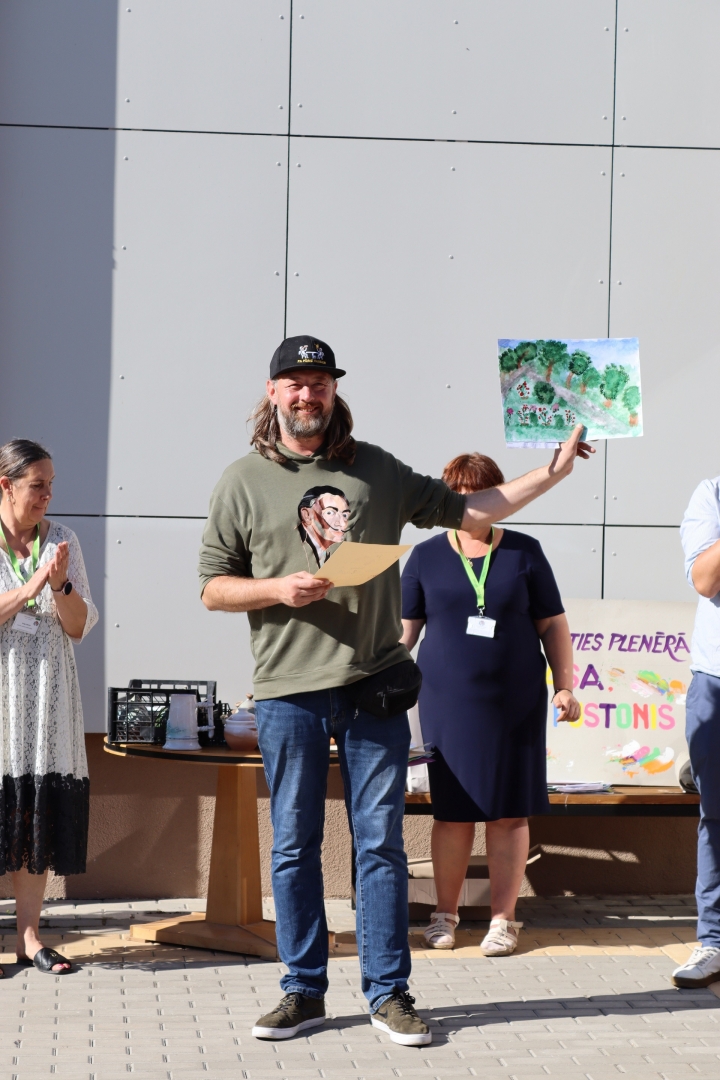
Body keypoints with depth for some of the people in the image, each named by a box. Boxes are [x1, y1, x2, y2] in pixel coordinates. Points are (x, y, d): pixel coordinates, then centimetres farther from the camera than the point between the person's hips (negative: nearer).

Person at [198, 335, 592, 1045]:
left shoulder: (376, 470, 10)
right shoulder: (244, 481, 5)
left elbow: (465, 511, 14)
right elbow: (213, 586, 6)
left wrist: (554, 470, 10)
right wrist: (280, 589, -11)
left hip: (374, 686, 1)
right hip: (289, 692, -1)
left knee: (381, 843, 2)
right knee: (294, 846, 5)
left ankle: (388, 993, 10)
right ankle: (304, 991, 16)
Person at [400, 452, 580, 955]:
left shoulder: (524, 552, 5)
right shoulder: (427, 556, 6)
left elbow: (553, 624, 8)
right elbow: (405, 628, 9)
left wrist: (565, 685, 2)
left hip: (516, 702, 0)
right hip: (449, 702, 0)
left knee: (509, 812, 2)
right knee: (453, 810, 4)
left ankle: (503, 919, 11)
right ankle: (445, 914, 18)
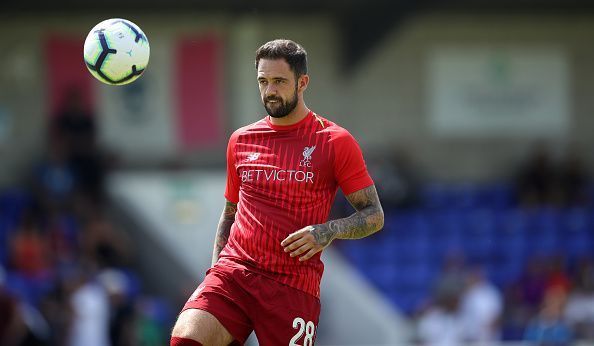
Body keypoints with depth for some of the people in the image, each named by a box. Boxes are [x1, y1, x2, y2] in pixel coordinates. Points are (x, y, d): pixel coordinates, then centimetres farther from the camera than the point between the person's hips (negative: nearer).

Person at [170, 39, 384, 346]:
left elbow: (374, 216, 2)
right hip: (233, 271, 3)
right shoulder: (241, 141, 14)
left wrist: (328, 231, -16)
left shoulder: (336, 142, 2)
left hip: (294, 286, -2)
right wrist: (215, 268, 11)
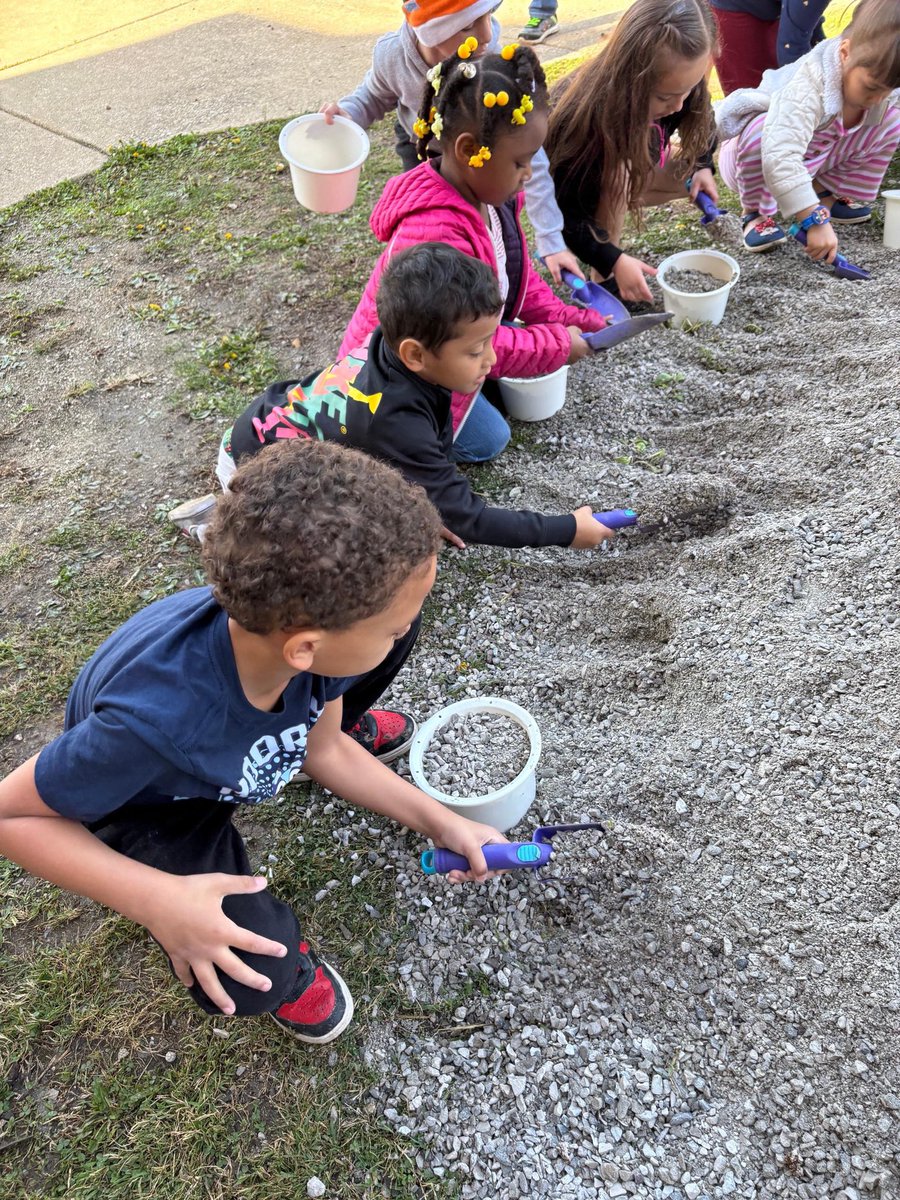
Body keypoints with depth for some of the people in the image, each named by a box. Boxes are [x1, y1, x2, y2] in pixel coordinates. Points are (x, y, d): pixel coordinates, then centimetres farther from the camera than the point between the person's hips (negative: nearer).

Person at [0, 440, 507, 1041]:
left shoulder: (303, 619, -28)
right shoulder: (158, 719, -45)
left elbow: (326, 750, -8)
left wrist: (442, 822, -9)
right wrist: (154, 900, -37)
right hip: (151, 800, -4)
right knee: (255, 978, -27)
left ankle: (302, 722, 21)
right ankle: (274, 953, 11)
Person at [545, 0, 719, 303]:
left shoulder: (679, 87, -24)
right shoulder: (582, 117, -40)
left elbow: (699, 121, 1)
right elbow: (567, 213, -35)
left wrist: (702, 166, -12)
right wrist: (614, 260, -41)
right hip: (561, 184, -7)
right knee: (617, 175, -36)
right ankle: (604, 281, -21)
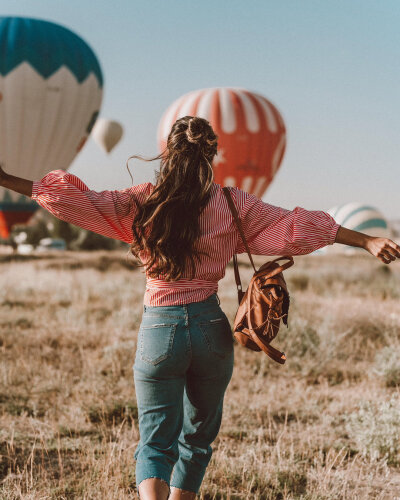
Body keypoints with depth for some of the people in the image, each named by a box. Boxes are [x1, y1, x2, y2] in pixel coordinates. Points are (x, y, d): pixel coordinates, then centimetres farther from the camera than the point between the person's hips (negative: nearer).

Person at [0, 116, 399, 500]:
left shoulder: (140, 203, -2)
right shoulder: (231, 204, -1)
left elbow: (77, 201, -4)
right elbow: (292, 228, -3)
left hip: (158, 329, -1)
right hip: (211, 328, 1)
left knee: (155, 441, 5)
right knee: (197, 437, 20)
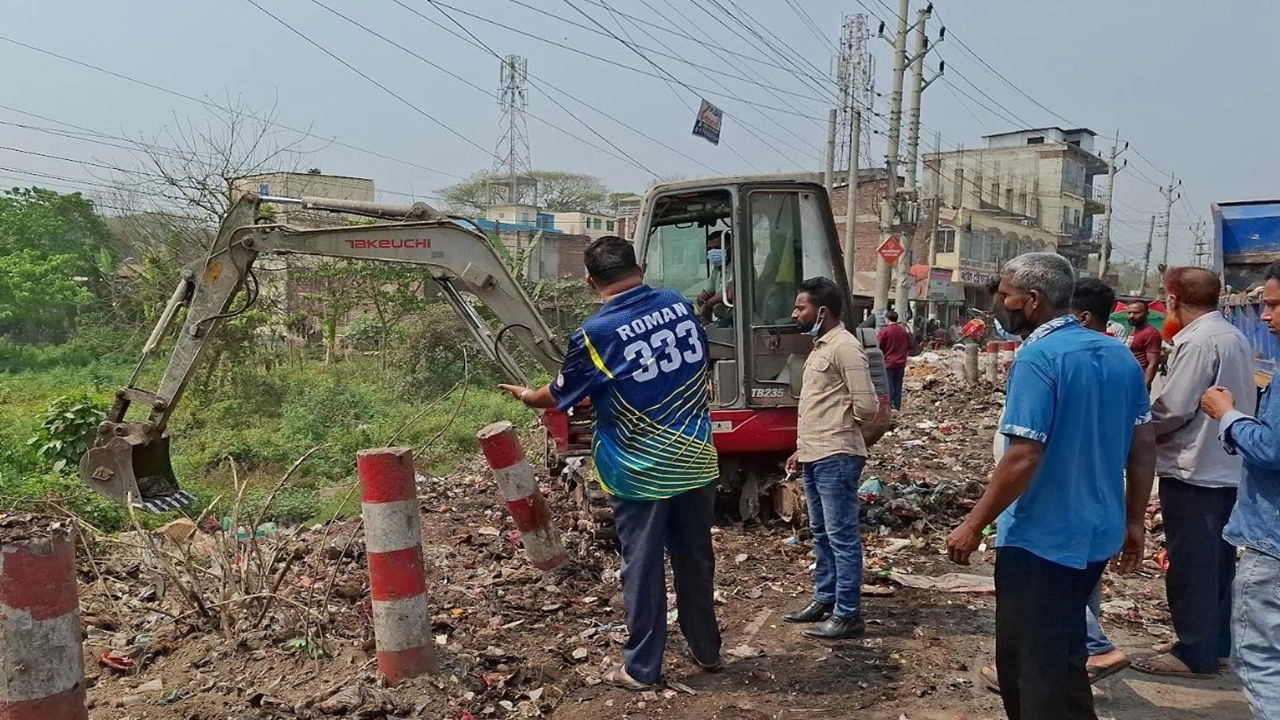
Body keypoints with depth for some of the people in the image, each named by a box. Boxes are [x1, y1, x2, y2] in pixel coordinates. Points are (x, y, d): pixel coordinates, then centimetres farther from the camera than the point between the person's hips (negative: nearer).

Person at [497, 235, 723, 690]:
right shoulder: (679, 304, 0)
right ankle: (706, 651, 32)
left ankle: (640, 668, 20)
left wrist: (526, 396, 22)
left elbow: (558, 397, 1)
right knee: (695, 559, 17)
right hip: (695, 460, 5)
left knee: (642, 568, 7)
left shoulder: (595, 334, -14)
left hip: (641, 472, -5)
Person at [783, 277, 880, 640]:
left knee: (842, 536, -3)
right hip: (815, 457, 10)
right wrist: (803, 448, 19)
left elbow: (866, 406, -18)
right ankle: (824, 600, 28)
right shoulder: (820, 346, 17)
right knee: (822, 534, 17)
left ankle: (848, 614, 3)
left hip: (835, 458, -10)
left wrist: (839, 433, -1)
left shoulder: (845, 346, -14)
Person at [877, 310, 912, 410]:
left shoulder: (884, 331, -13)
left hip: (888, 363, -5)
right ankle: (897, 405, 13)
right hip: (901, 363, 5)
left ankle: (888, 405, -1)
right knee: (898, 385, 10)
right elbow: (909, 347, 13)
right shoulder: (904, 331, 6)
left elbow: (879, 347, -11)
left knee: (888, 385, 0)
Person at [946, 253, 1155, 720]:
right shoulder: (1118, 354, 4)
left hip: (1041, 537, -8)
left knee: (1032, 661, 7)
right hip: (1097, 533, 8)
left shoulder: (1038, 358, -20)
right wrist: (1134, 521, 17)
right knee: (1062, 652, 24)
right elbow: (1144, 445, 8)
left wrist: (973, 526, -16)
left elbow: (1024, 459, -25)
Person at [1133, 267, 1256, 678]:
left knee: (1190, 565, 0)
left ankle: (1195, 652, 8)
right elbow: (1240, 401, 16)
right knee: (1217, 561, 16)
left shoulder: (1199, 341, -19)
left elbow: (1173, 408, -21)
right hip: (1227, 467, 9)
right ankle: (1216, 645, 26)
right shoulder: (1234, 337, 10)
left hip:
# # # # #
> _YOUR OBJECTIVE_
Copy, exactly as written, the lines above, beginning with the one that contains "left ankle: (640, 668, 20)" and ending with the last.

> _FINISHED EXERCISE_
left ankle: (640, 668, 20)
left wrist: (526, 396, 22)
left elbow: (558, 397, 1)
right knee: (695, 559, 17)
right hip: (695, 460, 5)
left knee: (642, 568, 7)
left shoulder: (595, 334, -14)
left hip: (641, 472, -5)
Person at [783, 277, 880, 640]:
left knee: (842, 536, -3)
right hip: (815, 457, 10)
right wrist: (803, 448, 19)
left elbow: (866, 406, -18)
right ankle: (824, 600, 28)
right shoulder: (820, 346, 17)
right knee: (822, 534, 17)
left ankle: (848, 614, 3)
left hip: (835, 458, -10)
left wrist: (839, 433, -1)
left shoulder: (845, 346, -14)
Person at [877, 310, 912, 410]:
left shoulder: (884, 331, -13)
left hip: (888, 363, -5)
right ankle: (897, 405, 13)
right hip: (901, 363, 5)
left ankle: (888, 405, -1)
right knee: (898, 385, 10)
right elbow: (909, 347, 13)
right shoulder: (904, 331, 6)
left elbow: (879, 347, -11)
left knee: (888, 385, 0)
Person at [946, 253, 1155, 720]:
right shoulder: (1118, 354, 4)
left hip: (1041, 537, -8)
left knee: (1032, 661, 7)
right hip: (1097, 533, 8)
left shoulder: (1038, 358, -20)
right wrist: (1134, 521, 17)
right knee: (1062, 652, 24)
right elbow: (1144, 445, 8)
left wrist: (973, 526, -16)
left elbow: (1024, 459, -25)
Person at [1133, 267, 1256, 678]:
left knee: (1190, 565, 0)
left ankle: (1195, 652, 8)
right elbow: (1240, 401, 16)
right knee: (1217, 561, 16)
left shoulder: (1199, 341, -19)
left elbow: (1173, 408, -21)
right hip: (1227, 467, 9)
right ankle: (1216, 645, 26)
right shoulder: (1234, 337, 10)
left hip:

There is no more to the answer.